Qu'en pensent les pays les plus pauvres de la planète comme le Niger
ou l'Éthiopie? Pour réduire le coût des délégations et le temps
de transport, Un
parlementaire russe
s'est exprimé pour que les Nations Unies s'installent au centre de
toutes les capitales du monde. D'abord dubitatif, j'ai dû jongler un
peu avec l'idée avant de comprendre qu'il propose très
objectivement l'endroit qui serait le plus proche en kilomètres
cumulés des 183 capitales. Par exemple, si 100 capitales se trouvent
à moins de 4 500 km d'une ville candidate, (Alexandrie? Latakié?
Limasol?) ce serait déjà pas mal, mais pas du tout le cas de New
York, qui serait sous cet angle exclue au premier tour. Dans un
article du NY Daily
News,
à propos d'un livre paru en 2013, on trouve là aussi que la
métropole américaine est trop couteuse et on propose la ville de
Nairobi au Kenya.
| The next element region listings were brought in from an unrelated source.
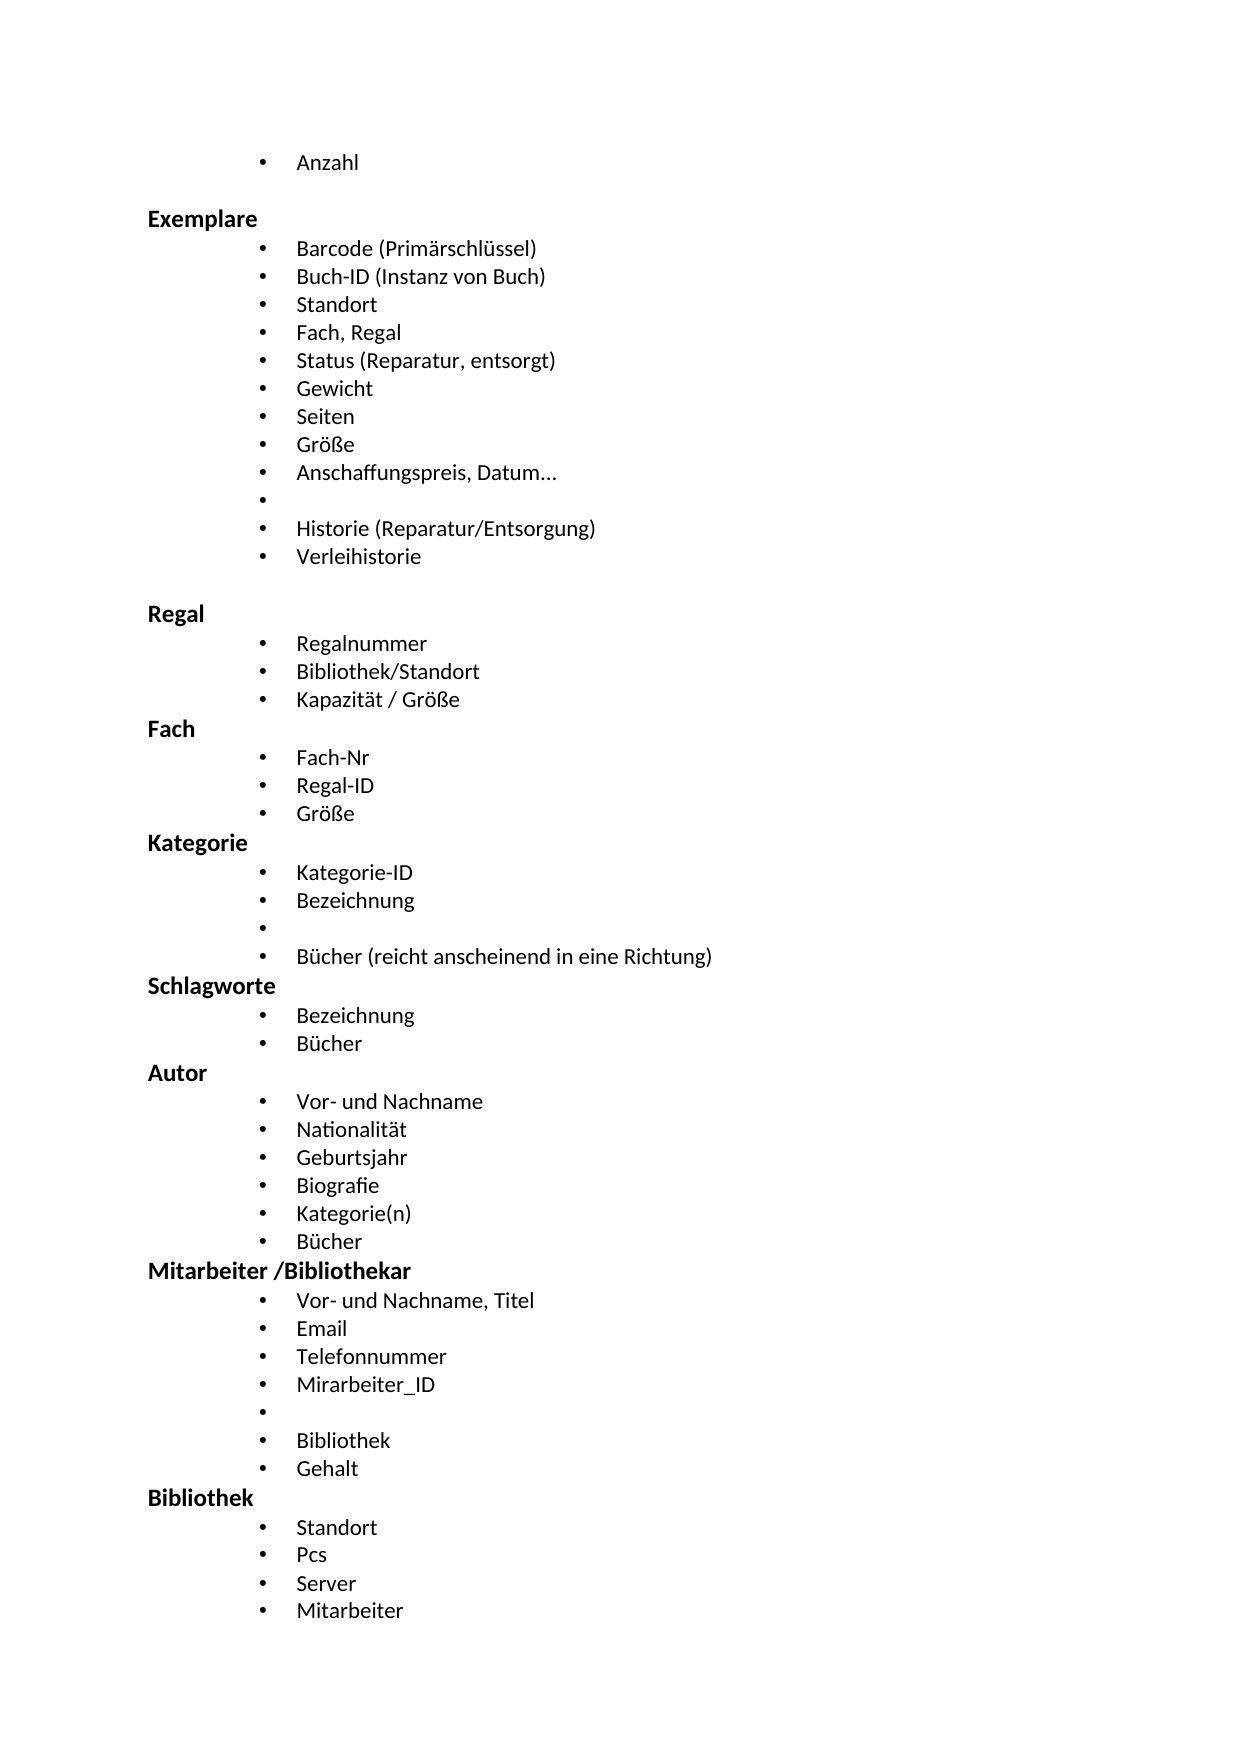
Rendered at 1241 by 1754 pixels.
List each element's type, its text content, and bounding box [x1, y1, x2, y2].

text Schlagworte [148, 970, 1093, 1001]
text Regal [148, 598, 1093, 629]
list Mitarbeiter [259, 1597, 1093, 1625]
list Buch-ID (Instanz von Buch) [259, 262, 1093, 290]
list Größe [259, 799, 1093, 828]
list Vor- und Nachname, Titel [259, 1286, 1093, 1314]
list Regal-ID [259, 772, 1093, 799]
list Größe [259, 430, 1093, 458]
list Barcode (Primärschlüssel) [259, 234, 1093, 262]
list Kategorie-ID [259, 858, 1093, 886]
list Fach, Regal [259, 318, 1093, 346]
list Email [259, 1314, 1093, 1342]
list Vor- und Nachname [259, 1087, 1093, 1115]
list Historie (Reparatur/Entsorgung) [259, 514, 1093, 542]
text Kategorie [148, 828, 1093, 858]
list Pcs [259, 1541, 1093, 1569]
list Nationalität [259, 1115, 1093, 1143]
list Gehalt [259, 1454, 1093, 1482]
list Bezeichnung [259, 886, 1093, 914]
list Bibliothek [259, 1426, 1093, 1454]
list Geburtsjahr [259, 1143, 1093, 1171]
list Bücher (reicht anscheinend in eine Richtung) [259, 942, 1093, 970]
list Standort [259, 290, 1093, 318]
text Mitarbeiter /Bibliothekar [148, 1255, 1093, 1286]
list Biografie [259, 1171, 1093, 1199]
list Anzahl [259, 148, 1093, 176]
text Bibliothek [148, 1482, 1093, 1513]
list Seiten [259, 402, 1093, 430]
list Bezeichnung [259, 1001, 1093, 1029]
list Telefonnummer [259, 1342, 1093, 1370]
list Verleihistorie [259, 542, 1093, 570]
list Bücher [259, 1029, 1093, 1057]
list Gewicht [259, 374, 1093, 402]
list Status (Reparatur, entsorgt) [259, 346, 1093, 374]
list Standort [259, 1513, 1093, 1541]
text Autor [148, 1057, 1093, 1087]
list Anschaffungspreis, Datum... [259, 458, 1093, 486]
list Mirarbeiter_ID [259, 1370, 1093, 1398]
list Bücher [259, 1227, 1093, 1255]
list Bibliothek/Standort [259, 657, 1093, 685]
list Server [259, 1569, 1093, 1597]
text Exemplare [148, 204, 1093, 234]
list Regalnummer [259, 629, 1093, 657]
list Kapazität / Größe [259, 685, 1093, 713]
text Fach [148, 713, 1093, 743]
list Kategorie(n) [259, 1199, 1093, 1227]
list Fach-Nr [259, 743, 1093, 772]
Washington se trouve à 327 KM de New York, la
seule capitale située à proximité du siège de l'ONU. Il s'agit
d'un immense avantage pour faire entendre son point de vue, jouer de
son influence et pratiquer toutes le formes de lobbying. Rockfeller
avait bien vu l'intérêt d'installer l'ONU à New York!
5-
Un choix pour la francophonie et un choix pour le bien vivre chez soi
planétaire
Les
Nations Unies sont le fruit d'un projet discuté par Churchill et
Roosevelt en 1941 au large de Terre-Neuve, puis à la Conférence
Arcadia, tenue fin 41 et au début de 1942 à Washington. Cette
conférence ratifia la Déclaration des nations unies sans
majuscules. Installer l'ONU à New York, comme je l'ai montré, et de
l'aveu même des décideurs, a été un choix hâtif, dicté par les
circonstances du moment. Or, si ce choix a pu s'imposer à la fin de
la guerre, il n'est plus justifié aujourd'hui. Nous sommes désormais
en présence d'un attribut de la domination américaine et
anglo-saxonne du monde de l'après-guerre, en présence d'un choix
qui avait tout du transitoire mais qui s'est incrusté dans le temps
alors que le monde a changé. Les décisions prises dans «l'urgence»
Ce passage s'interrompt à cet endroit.